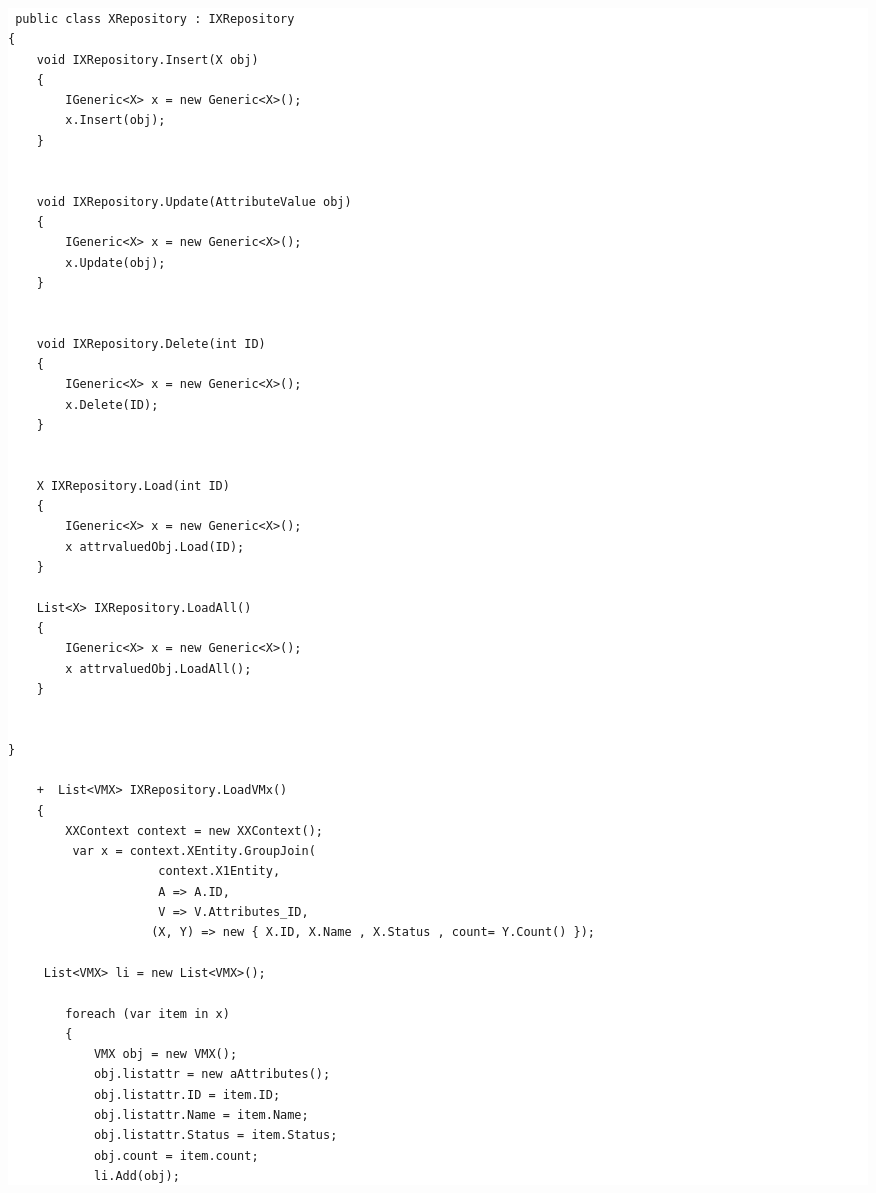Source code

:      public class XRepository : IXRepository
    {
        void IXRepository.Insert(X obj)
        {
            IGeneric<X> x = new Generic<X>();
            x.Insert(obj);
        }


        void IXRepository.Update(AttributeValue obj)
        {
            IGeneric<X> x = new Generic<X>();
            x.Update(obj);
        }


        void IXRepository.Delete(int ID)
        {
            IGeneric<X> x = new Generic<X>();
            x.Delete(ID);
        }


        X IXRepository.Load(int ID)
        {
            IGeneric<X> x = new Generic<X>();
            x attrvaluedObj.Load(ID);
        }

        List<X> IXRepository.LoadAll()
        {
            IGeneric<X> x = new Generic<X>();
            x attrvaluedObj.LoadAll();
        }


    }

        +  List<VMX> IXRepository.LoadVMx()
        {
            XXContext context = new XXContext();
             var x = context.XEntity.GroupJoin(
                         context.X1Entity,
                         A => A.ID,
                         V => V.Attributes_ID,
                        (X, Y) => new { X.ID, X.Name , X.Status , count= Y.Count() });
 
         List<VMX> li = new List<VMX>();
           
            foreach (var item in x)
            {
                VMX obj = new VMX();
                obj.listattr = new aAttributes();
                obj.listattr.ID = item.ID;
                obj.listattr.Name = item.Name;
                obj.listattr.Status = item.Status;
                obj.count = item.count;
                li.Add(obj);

######

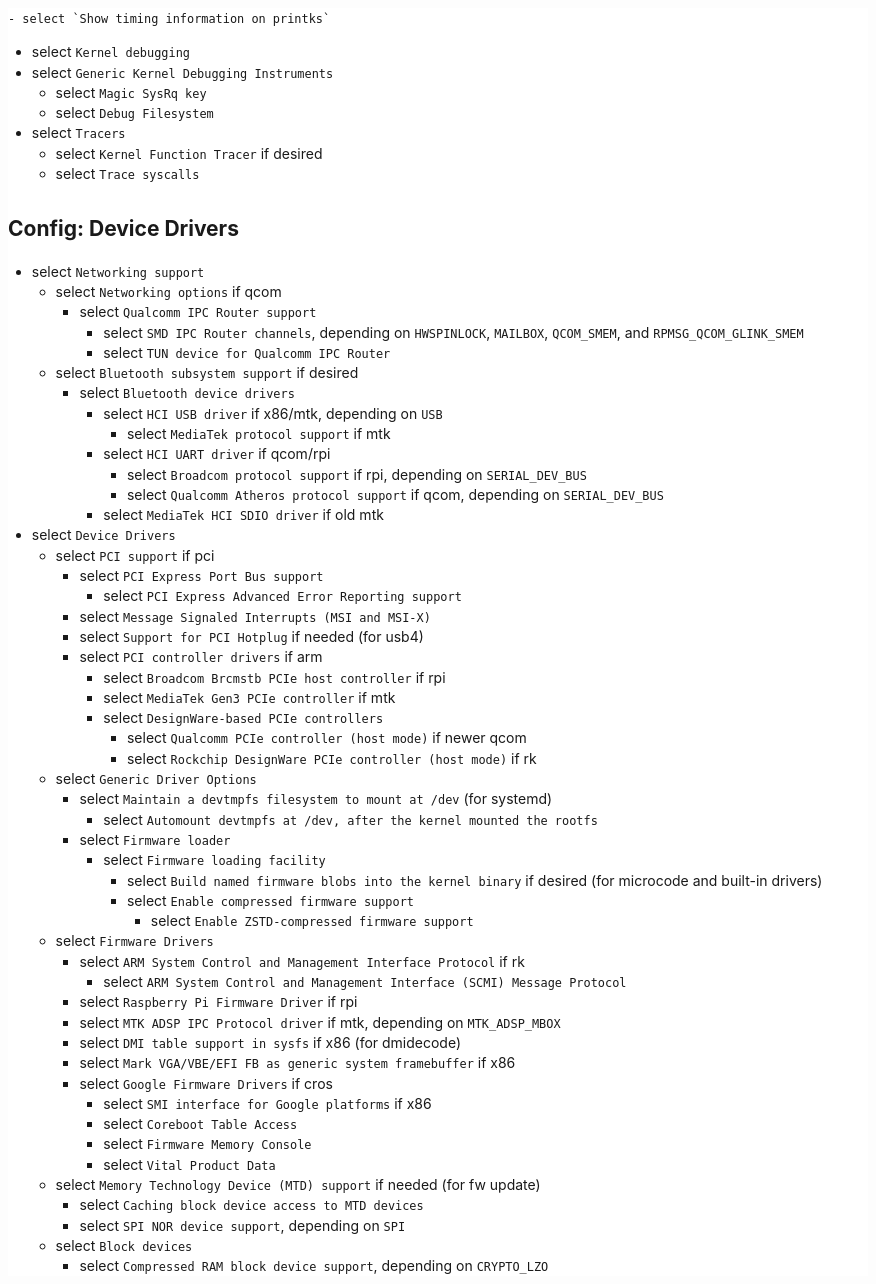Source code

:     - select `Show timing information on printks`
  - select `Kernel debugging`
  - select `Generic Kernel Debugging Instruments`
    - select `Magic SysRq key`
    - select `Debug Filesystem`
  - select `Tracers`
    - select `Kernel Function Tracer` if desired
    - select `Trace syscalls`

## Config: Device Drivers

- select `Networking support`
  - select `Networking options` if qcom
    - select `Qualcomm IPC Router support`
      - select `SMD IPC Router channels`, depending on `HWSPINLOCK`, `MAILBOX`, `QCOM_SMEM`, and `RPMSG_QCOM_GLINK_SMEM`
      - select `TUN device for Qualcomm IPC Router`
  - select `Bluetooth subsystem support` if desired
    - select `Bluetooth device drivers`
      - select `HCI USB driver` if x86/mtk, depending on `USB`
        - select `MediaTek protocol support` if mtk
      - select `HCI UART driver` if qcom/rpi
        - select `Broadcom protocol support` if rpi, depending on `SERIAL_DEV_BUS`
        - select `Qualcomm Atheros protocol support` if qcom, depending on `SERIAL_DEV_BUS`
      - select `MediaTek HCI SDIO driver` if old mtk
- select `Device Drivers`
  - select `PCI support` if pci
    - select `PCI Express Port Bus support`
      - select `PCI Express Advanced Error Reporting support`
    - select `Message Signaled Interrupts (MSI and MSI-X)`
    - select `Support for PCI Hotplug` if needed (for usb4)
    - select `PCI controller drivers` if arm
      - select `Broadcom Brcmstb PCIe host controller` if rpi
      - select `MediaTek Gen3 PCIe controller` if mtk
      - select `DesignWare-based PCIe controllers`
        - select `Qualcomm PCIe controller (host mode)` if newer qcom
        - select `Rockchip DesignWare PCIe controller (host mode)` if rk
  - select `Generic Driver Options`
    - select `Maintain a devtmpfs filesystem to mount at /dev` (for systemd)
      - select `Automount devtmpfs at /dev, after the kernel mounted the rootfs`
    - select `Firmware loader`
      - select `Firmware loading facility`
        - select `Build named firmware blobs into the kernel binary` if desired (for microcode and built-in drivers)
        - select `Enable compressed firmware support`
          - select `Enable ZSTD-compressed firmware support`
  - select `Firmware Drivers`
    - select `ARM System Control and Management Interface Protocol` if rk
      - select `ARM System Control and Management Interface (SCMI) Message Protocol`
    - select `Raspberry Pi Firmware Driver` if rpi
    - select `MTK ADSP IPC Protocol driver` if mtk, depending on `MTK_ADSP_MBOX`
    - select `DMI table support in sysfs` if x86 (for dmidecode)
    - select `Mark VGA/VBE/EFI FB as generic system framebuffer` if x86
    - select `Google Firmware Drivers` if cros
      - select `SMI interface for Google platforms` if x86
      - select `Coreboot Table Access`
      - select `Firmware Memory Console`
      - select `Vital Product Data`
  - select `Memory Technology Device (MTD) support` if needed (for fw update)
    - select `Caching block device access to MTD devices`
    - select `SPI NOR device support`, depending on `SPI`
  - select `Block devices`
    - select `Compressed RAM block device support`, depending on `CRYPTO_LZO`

######

What you are asked to do: The lines to copy are those in the listing that contain the word "LoadAll".

Task result:
        List<X> IXRepository.LoadAll()
            x attrvaluedObj.LoadAll();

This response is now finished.